_Supplied records_
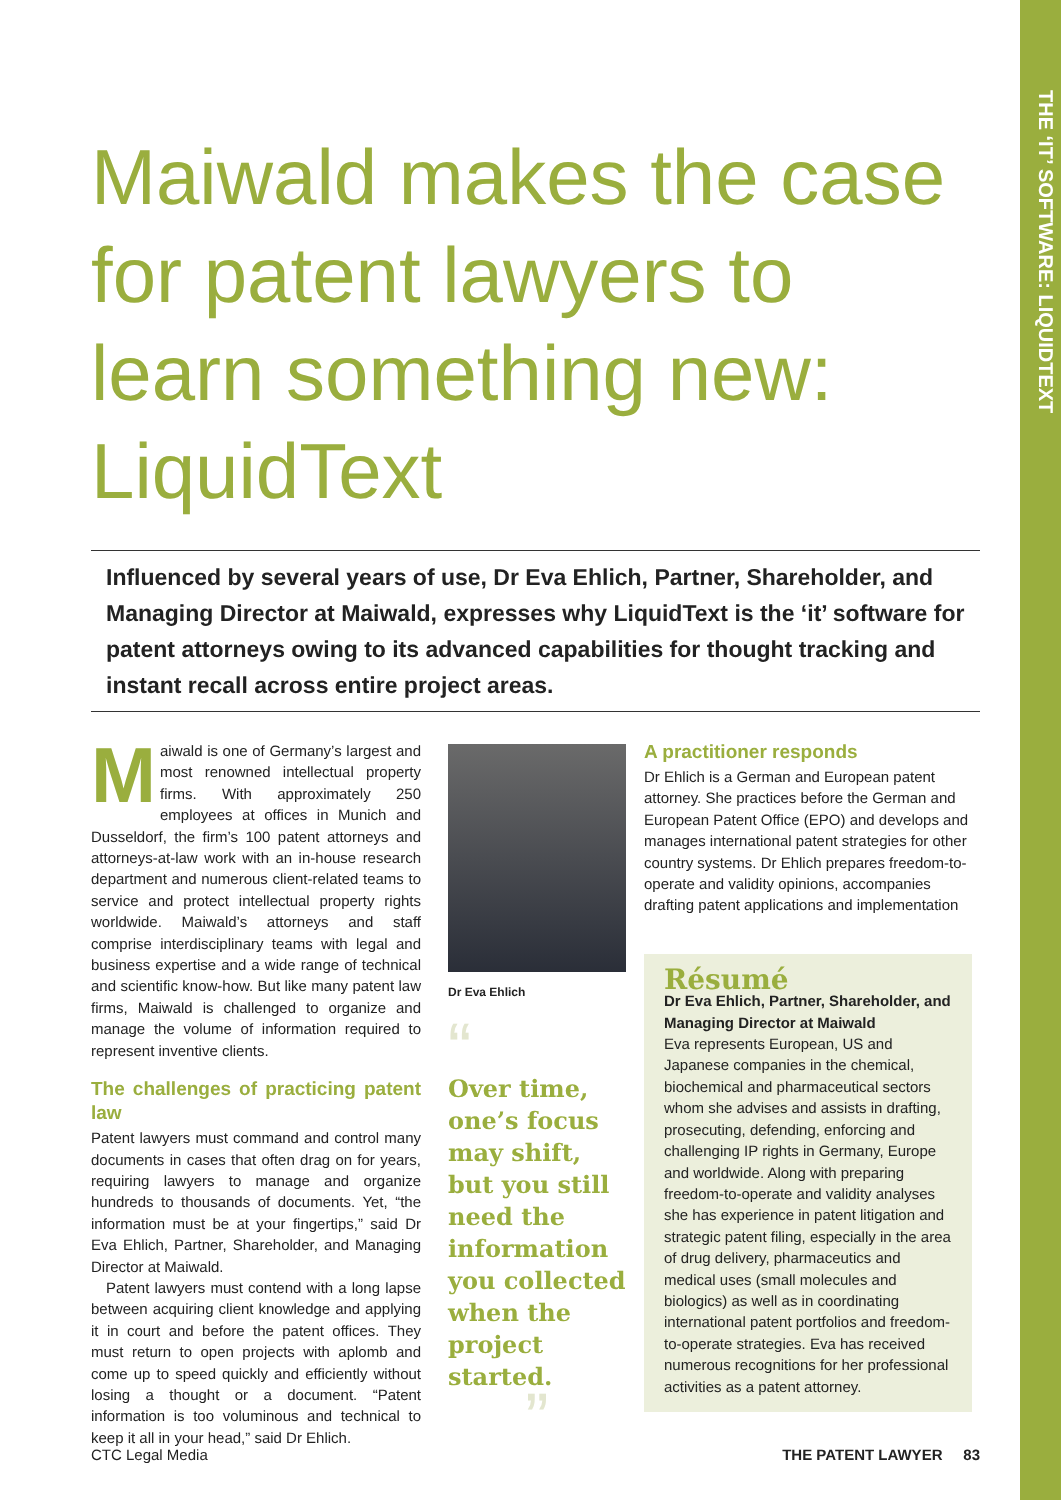THE ‘IT’ SOFTWARE: LIQUIDTEXT
Maiwald makes the case for patent lawyers to learn something new: LiquidText
Influenced by several years of use, Dr Eva Ehlich, Partner, Shareholder, and Managing Director at Maiwald, expresses why LiquidText is the ‘it’ software for patent attorneys owing to its advanced capabilities for thought tracking and instant recall across entire project areas.
Maiwald is one of Germany’s largest and most renowned intellectual property firms. With approximately 250 employees at offices in Munich and Dusseldorf, the firm’s 100 patent attorneys and attorneys-at-law work with an in-house research department and numerous client-related teams to service and protect intellectual property rights worldwide. Maiwald’s attorneys and staff comprise interdisciplinary teams with legal and business expertise and a wide range of technical and scientific know-how. But like many patent law firms, Maiwald is challenged to organize and manage the volume of information required to represent inventive clients.
The challenges of practicing patent law
Patent lawyers must command and control many documents in cases that often drag on for years, requiring lawyers to manage and organize hundreds to thousands of documents. Yet, “the information must be at your fingertips,” said Dr Eva Ehlich, Partner, Shareholder, and Managing Director at Maiwald.
Patent lawyers must contend with a long lapse between acquiring client knowledge and applying it in court and before the patent offices. They must return to open projects with aplomb and come up to speed quickly and efficiently without losing a thought or a document. “Patent information is too voluminous and technical to keep it all in your head,” said Dr Ehlich.
Dr Eva Ehlich
“
Over time, one’s focus may shift, but you still need the information you collected when the project started.
”
A practitioner responds
Dr Ehlich is a German and European patent attorney. She practices before the German and European Patent Office (EPO) and develops and manages international patent strategies for other country systems. Dr Ehlich prepares freedom-to-operate and validity opinions, accompanies drafting patent applications and implementation
Résumé
Dr Eva Ehlich, Partner, Shareholder, and Managing Director at Maiwald
Eva represents European, US and Japanese companies in the chemical, biochemical and pharmaceutical sectors whom she advises and assists in drafting, prosecuting, defending, enforcing and challenging IP rights in Germany, Europe and worldwide. Along with preparing freedom-to-operate and validity analyses she has experience in patent litigation and strategic patent filing, especially in the area of drug delivery, pharmaceutics and medical uses (small molecules and biologics) as well as in coordinating international patent portfolios and freedom-to-operate strategies. Eva has received numerous recognitions for her professional activities as a patent attorney.
CTC Legal Media THE PATENT LAWYER 83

_What you should do_
Transcribe every record exactly and omit each image.

_Result below_
THE ‘IT’ SOFTWARE: LIQUIDTEXT
Maiwald makes the case for patent lawyers to learn something new: LiquidText
Influenced by several years of use, Dr Eva Ehlich, Partner, Shareholder, and Managing Director at Maiwald, expresses why LiquidText is the ‘it’ software for patent attorneys owing to its advanced capabilities for thought tracking and instant recall across entire project areas.
Maiwald is one of Germany’s largest and most renowned intellectual property firms. With approximately 250 employees at offices in Munich and Dusseldorf, the firm’s 100 patent attorneys and attorneys-at-law work with an in-house research department and numerous client-related teams to service and protect intellectual property rights worldwide. Maiwald’s attorneys and staff comprise interdisciplinary teams with legal and business expertise and a wide range of technical and scientific know-how. But like many patent law firms, Maiwald is challenged to organize and manage the volume of information required to represent inventive clients.
The challenges of practicing patent law
Patent lawyers must command and control many documents in cases that often drag on for years, requiring lawyers to manage and organize hundreds to thousands of documents. Yet, “the information must be at your fingertips,” said Dr Eva Ehlich, Partner, Shareholder, and Managing Director at Maiwald.
Patent lawyers must contend with a long lapse between acquiring client knowledge and applying it in court and before the patent offices. They must return to open projects with aplomb and come up to speed quickly and efficiently without losing a thought or a document. “Patent information is too voluminous and technical to keep it all in your head,” said Dr Ehlich.
Dr Eva Ehlich
“
Over time, one’s focus may shift, but you still need the information you collected when the project started.
”
A practitioner responds
Dr Ehlich is a German and European patent attorney. She practices before the German and European Patent Office (EPO) and develops and manages international patent strategies for other country systems. Dr Ehlich prepares freedom-to-operate and validity opinions, accompanies drafting patent applications and implementation
Résumé
Dr Eva Ehlich, Partner, Shareholder, and Managing Director at Maiwald
Eva represents European, US and Japanese companies in the chemical, biochemical and pharmaceutical sectors whom she advises and assists in drafting, prosecuting, defending, enforcing and challenging IP rights in Germany, Europe and worldwide. Along with preparing freedom-to-operate and validity analyses she has experience in patent litigation and strategic patent filing, especially in the area of drug delivery, pharmaceutics and medical uses (small molecules and biologics) as well as in coordinating international patent portfolios and freedom-to-operate strategies. Eva has received numerous recognitions for her professional activities as a patent attorney.
CTC Legal Media THE PATENT LAWYER 83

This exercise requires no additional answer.